In competitions - there are two categories of playing: solo and band. Solo competitions, as the name suggests, is when the bagpiper is plays a tune or short set of tunes for an adjudicator. These competitions evaluate the bagpiper for their sound (how the bagpipe is tuned and whether the volume of the drones are in balance with the volume of the chanter) as well as their technical skills and musicality.
In band competitions, the bagpiper is part of a larger ensemble of bagpipers and drummers where the focus is to play a set of tunes in unison - with the aim of sounding like a single piper or drummer. The challenge is in maintaining an identical, steady sound and executing the finger movements and transitions between the tunes flawlessly.

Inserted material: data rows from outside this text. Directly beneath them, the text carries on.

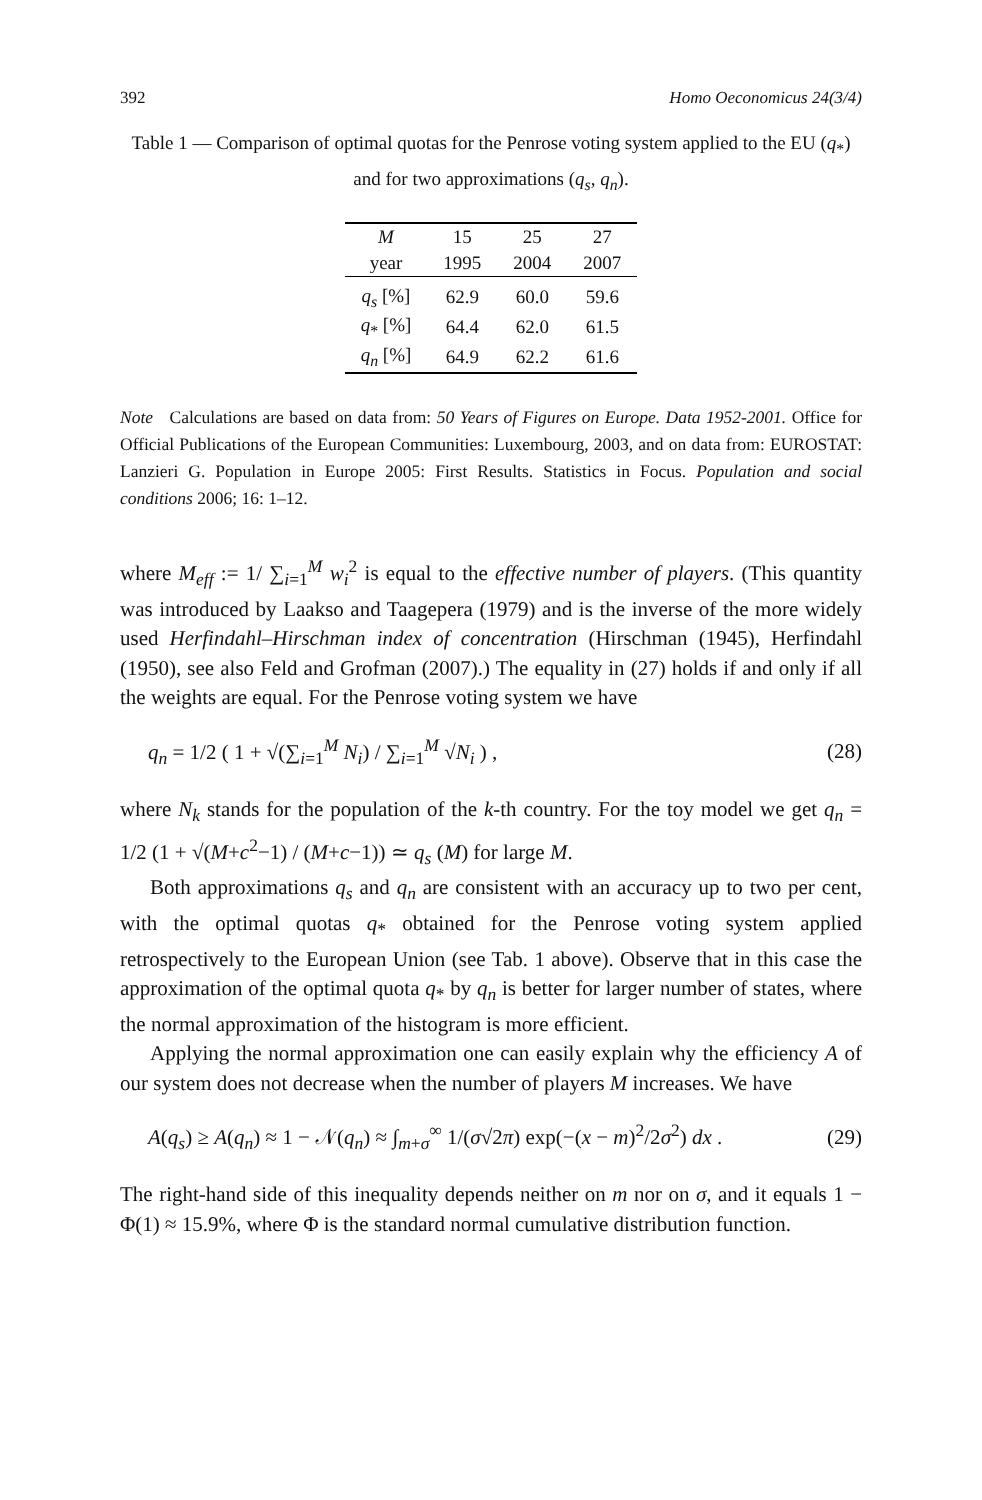392 Homo Oeconomicus 24(3/4)
Table 1 — Comparison of optimal quotas for the Penrose voting system applied to the EU (q<sub>*</sub>) and for two approximations (q<sub>s</sub>, q<sub>n</sub>).
| M | 15 | 25 | 27 |
| --- | --- | --- | --- |
| year | 1995 | 2004 | 2007 |
| q<sub>s</sub> [%] | 62.9 | 60.0 | 59.6 |
| q<sub>*</sub> [%] | 64.4 | 62.0 | 61.5 |
| q<sub>n</sub> [%] | 64.9 | 62.2 | 61.6 |
Note Calculations are based on data from: 50 Years of Figures on Europe. Data 1952-2001. Office for Official Publications of the European Communities: Luxembourg, 2003, and on data from: EUROSTAT: Lanzieri G. Population in Europe 2005: First Results. Statistics in Focus. Population and social conditions 2006; 16: 1–12.
where M<sub>eff</sub> := 1/ ∑<sub>i=1</sub><sup>M</sup> w<sub>i</sub><sup>2</sup> is equal to the effective number of players. (This quantity was introduced by Laakso and Taagepera (1979) and is the inverse of the more widely used Herfindahl–Hirschman index of concentration (Hirschman (1945), Herfindahl (1950), see also Feld and Grofman (2007).) The equality in (27) holds if and only if all the weights are equal. For the Penrose voting system we have
q<sub>n</sub> = 1/2 ( 1 + √(∑<sub>i=1</sub><sup>M</sup> N<sub>i</sub>) / ∑<sub>i=1</sub><sup>M</sup> √N<sub>i</sub> ) , (28)
where N<sub>k</sub> stands for the population of the k-th country. For the toy model we get q<sub>n</sub> = 1/2 (1 + √(M+c<sup>2</sup>−1) / (M+c−1)) ≃ q<sub>s</sub> (M) for large M.
Both approximations q<sub>s</sub> and q<sub>n</sub> are consistent with an accuracy up to two per cent, with the optimal quotas q<sub>*</sub> obtained for the Penrose voting system applied retrospectively to the European Union (see Tab. 1 above). Observe that in this case the approximation of the optimal quota q<sub>*</sub> by q<sub>n</sub> is better for larger number of states, where the normal approximation of the histogram is more efficient.
Applying the normal approximation one can easily explain why the efficiency A of our system does not decrease when the number of players M increases. We have
A(q<sub>s</sub>) ≥ A(q<sub>n</sub>) ≈ 1 − 𝒩(q<sub>n</sub>) ≈ ∫<sub>m+σ</sub><sup>∞</sup> 1/(σ√2π) exp(−(x − m)<sup>2</sup>/2σ<sup>2</sup>) dx . (29)
The right-hand side of this inequality depends neither on m nor on σ, and it equals 1 − Φ(1) ≈ 15.9%, where Φ is the standard normal cumulative distribution function.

For solo competitions, the bagpiper's skill can fall into one of six 'grades'. The grades range from Grade 5 at the lower-end and typically beginning bagpipers up to 'Open/Professional':
- Grade V (5) - beginning players
- Grade IV (4)
- Grade III (3) - seasoned players with good balance of tone and technical skill
- Grade II (2)
- Grade I (1) - proficient players, superb sound, usually stemming from many years of experience
- Professional/Open - typically some of the top bagpipers
Pipe Bands are graded in a similar fashion with the exception of an 'Open' category - Grade V bands will be comprised of learners with the Grade I bands being the top pipe bands in the world.
So now when you're reading through bagpiper profiles and come across mentions of being a champion in a solo competition grade or playing with a Grade "X" bagpipe band, hopefully you can get a sense of their background and ability to play the bagpipes at your next event.